Indiana Farmer Turns Farm into Nonprofit to Feed the Hungry

In Indiana, most residents live at least 10 miles from the nearest supermarket, which can make it difficult to access fresh, healthy food. And it makes it nearly impossible if you’re a low-income resident without a means of transportation. That’s why Indiana farmer Jonathan Lawler decided to donate his entire harvest to people in need. The gesture will reportedly amount to 500,000 pounds of food in the first year. “When people hear the term ‘food desert’ they automatically think of urban, but in Indiana and Illinois as well, a lot of food deserts are rural,” Logansport Senator Randy Head told Feeding Indiana’s Hungry. “We’ve got them all over the state of Indiana, in many different types of communities.”

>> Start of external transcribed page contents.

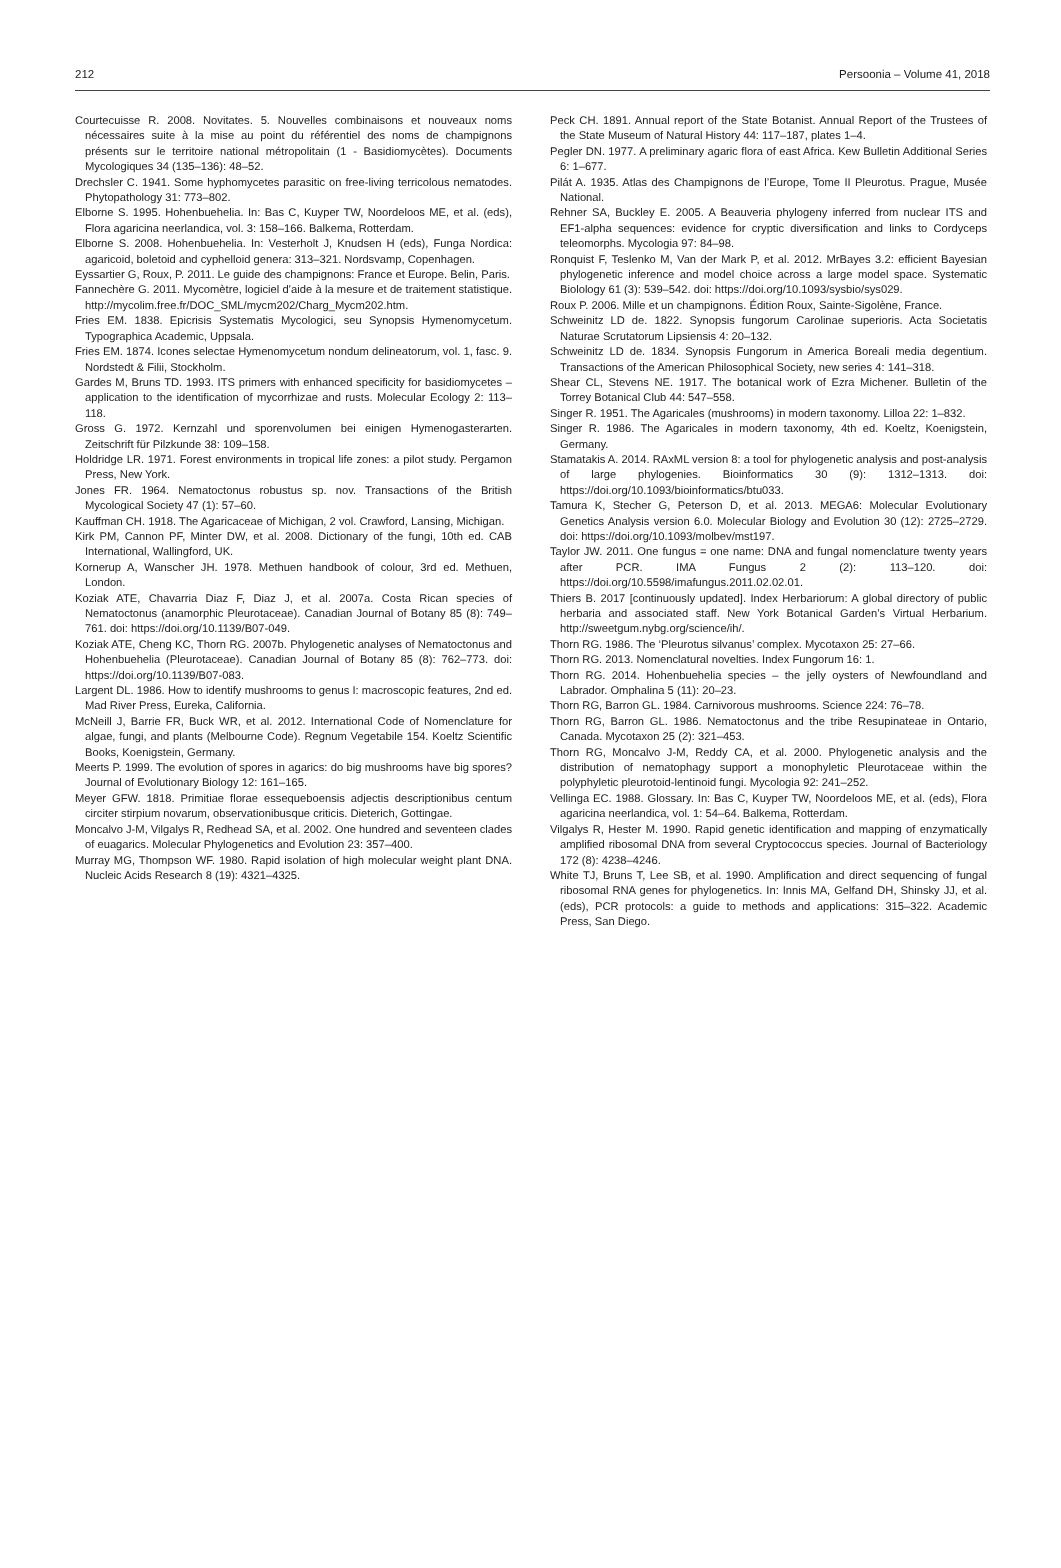212 Persoonia – Volume 41, 2018
Courtecuisse R. 2008. Novitates. 5. Nouvelles combinaisons et nouveaux noms nécessaires suite à la mise au point du référentiel des noms de champignons présents sur le territoire national métropolitain (1 - Basidiomycètes). Documents Mycologiques 34 (135–136): 48–52.
Drechsler C. 1941. Some hyphomycetes parasitic on free-living terricolous nematodes. Phytopathology 31: 773–802.
Elborne S. 1995. Hohenbuehelia. In: Bas C, Kuyper TW, Noordeloos ME, et al. (eds), Flora agaricina neerlandica, vol. 3: 158–166. Balkema, Rotterdam.
Elborne S. 2008. Hohenbuehelia. In: Vesterholt J, Knudsen H (eds), Funga Nordica: agaricoid, boletoid and cyphelloid genera: 313–321. Nordsvamp, Copenhagen.
Eyssartier G, Roux, P. 2011. Le guide des champignons: France et Europe. Belin, Paris.
Fannechère G. 2011. Mycomètre, logiciel d’aide à la mesure et de traitement statistique. http://mycolim.free.fr/DOC_SML/mycm202/Charg_Mycm202.htm.
Fries EM. 1838. Epicrisis Systematis Mycologici, seu Synopsis Hymenomycetum. Typographica Academic, Uppsala.
Fries EM. 1874. Icones selectae Hymenomycetum nondum delineatorum, vol. 1, fasc. 9. Nordstedt & Filii, Stockholm.
Gardes M, Bruns TD. 1993. ITS primers with enhanced specificity for basidiomycetes – application to the identification of mycorrhizae and rusts. Molecular Ecology 2: 113–118.
Gross G. 1972. Kernzahl und sporenvolumen bei einigen Hymenogasterarten. Zeitschrift für Pilzkunde 38: 109–158.
Holdridge LR. 1971. Forest environments in tropical life zones: a pilot study. Pergamon Press, New York.
Jones FR. 1964. Nematoctonus robustus sp. nov. Transactions of the British Mycological Society 47 (1): 57–60.
Kauffman CH. 1918. The Agaricaceae of Michigan, 2 vol. Crawford, Lansing, Michigan.
Kirk PM, Cannon PF, Minter DW, et al. 2008. Dictionary of the fungi, 10th ed. CAB International, Wallingford, UK.
Kornerup A, Wanscher JH. 1978. Methuen handbook of colour, 3rd ed. Methuen, London.
Koziak ATE, Chavarria Diaz F, Diaz J, et al. 2007a. Costa Rican species of Nematoctonus (anamorphic Pleurotaceae). Canadian Journal of Botany 85 (8): 749–761. doi: https://doi.org/10.1139/B07-049.
Koziak ATE, Cheng KC, Thorn RG. 2007b. Phylogenetic analyses of Nematoctonus and Hohenbuehelia (Pleurotaceae). Canadian Journal of Botany 85 (8): 762–773. doi: https://doi.org/10.1139/B07-083.
Largent DL. 1986. How to identify mushrooms to genus I: macroscopic features, 2nd ed. Mad River Press, Eureka, California.
McNeill J, Barrie FR, Buck WR, et al. 2012. International Code of Nomenclature for algae, fungi, and plants (Melbourne Code). Regnum Vegetabile 154. Koeltz Scientific Books, Koenigstein, Germany.
Meerts P. 1999. The evolution of spores in agarics: do big mushrooms have big spores? Journal of Evolutionary Biology 12: 161–165.
Meyer GFW. 1818. Primitiae florae essequeboensis adjectis descriptionibus centum circiter stirpium novarum, observationibusque criticis. Dieterich, Gottingae.
Moncalvo J-M, Vilgalys R, Redhead SA, et al. 2002. One hundred and seventeen clades of euagarics. Molecular Phylogenetics and Evolution 23: 357–400.
Murray MG, Thompson WF. 1980. Rapid isolation of high molecular weight plant DNA. Nucleic Acids Research 8 (19): 4321–4325.
Peck CH. 1891. Annual report of the State Botanist. Annual Report of the Trustees of the State Museum of Natural History 44: 117–187, plates 1–4.
Pegler DN. 1977. A preliminary agaric flora of east Africa. Kew Bulletin Additional Series 6: 1–677.
Pilát A. 1935. Atlas des Champignons de l’Europe, Tome II Pleurotus. Prague, Musée National.
Rehner SA, Buckley E. 2005. A Beauveria phylogeny inferred from nuclear ITS and EF1-alpha sequences: evidence for cryptic diversification and links to Cordyceps teleomorphs. Mycologia 97: 84–98.
Ronquist F, Teslenko M, Van der Mark P, et al. 2012. MrBayes 3.2: efficient Bayesian phylogenetic inference and model choice across a large model space. Systematic Biolology 61 (3): 539–542. doi: https://doi.org/10.1093/sysbio/sys029.
Roux P. 2006. Mille et un champignons. Édition Roux, Sainte-Sigolène, France.
Schweinitz LD de. 1822. Synopsis fungorum Carolinae superioris. Acta Societatis Naturae Scrutatorum Lipsiensis 4: 20–132.
Schweinitz LD de. 1834. Synopsis Fungorum in America Boreali media degentium. Transactions of the American Philosophical Society, new series 4: 141–318.
Shear CL, Stevens NE. 1917. The botanical work of Ezra Michener. Bulletin of the Torrey Botanical Club 44: 547–558.
Singer R. 1951. The Agaricales (mushrooms) in modern taxonomy. Lilloa 22: 1–832.
Singer R. 1986. The Agaricales in modern taxonomy, 4th ed. Koeltz, Koenigstein, Germany.
Stamatakis A. 2014. RAxML version 8: a tool for phylogenetic analysis and post-analysis of large phylogenies. Bioinformatics 30 (9): 1312–1313. doi: https://doi.org/10.1093/bioinformatics/btu033.
Tamura K, Stecher G, Peterson D, et al. 2013. MEGA6: Molecular Evolutionary Genetics Analysis version 6.0. Molecular Biology and Evolution 30 (12): 2725–2729. doi: https://doi.org/10.1093/molbev/mst197.
Taylor JW. 2011. One fungus = one name: DNA and fungal nomenclature twenty years after PCR. IMA Fungus 2 (2): 113–120. doi: https://doi.org/10.5598/imafungus.2011.02.02.01.
Thiers B. 2017 [continuously updated]. Index Herbariorum: A global directory of public herbaria and associated staff. New York Botanical Garden’s Virtual Herbarium. http://sweetgum.nybg.org/science/ih/.
Thorn RG. 1986. The ‘Pleurotus silvanus’ complex. Mycotaxon 25: 27–66.
Thorn RG. 2013. Nomenclatural novelties. Index Fungorum 16: 1.
Thorn RG. 2014. Hohenbuehelia species – the jelly oysters of Newfoundland and Labrador. Omphalina 5 (11): 20–23.
Thorn RG, Barron GL. 1984. Carnivorous mushrooms. Science 224: 76–78.
Thorn RG, Barron GL. 1986. Nematoctonus and the tribe Resupinateae in Ontario, Canada. Mycotaxon 25 (2): 321–453.
Thorn RG, Moncalvo J-M, Reddy CA, et al. 2000. Phylogenetic analysis and the distribution of nematophagy support a monophyletic Pleurotaceae within the polyphyletic pleurotoid-lentinoid fungi. Mycologia 92: 241–252.
Vellinga EC. 1988. Glossary. In: Bas C, Kuyper TW, Noordeloos ME, et al. (eds), Flora agaricina neerlandica, vol. 1: 54–64. Balkema, Rotterdam.
Vilgalys R, Hester M. 1990. Rapid genetic identification and mapping of enzymatically amplified ribosomal DNA from several Cryptococcus species. Journal of Bacteriology 172 (8): 4238–4246.
White TJ, Bruns T, Lee SB, et al. 1990. Amplification and direct sequencing of fungal ribosomal RNA genes for phylogenetics. In: Innis MA, Gelfand DH, Shinsky JJ, et al. (eds), PCR protocols: a guide to methods and applications: 315–322. Academic Press, San Diego.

Lawler said he was one of those people who were unaware of the dire food situation in his community. But once he heard the facts, he realized he could turn his 32 acres into a resource for people in need. He has since created the nonprofit Brandywine Creek Farms and partnered with a number of local soup kitchens and food pantries, who will help distribute it. “We feed 70,000 to 80,000 individuals each month, and we want to feed them well,” John Whitaker, executive director of Midwest Food Bank, told IndyStar. “Highly nutritious foods are the hardest to get.”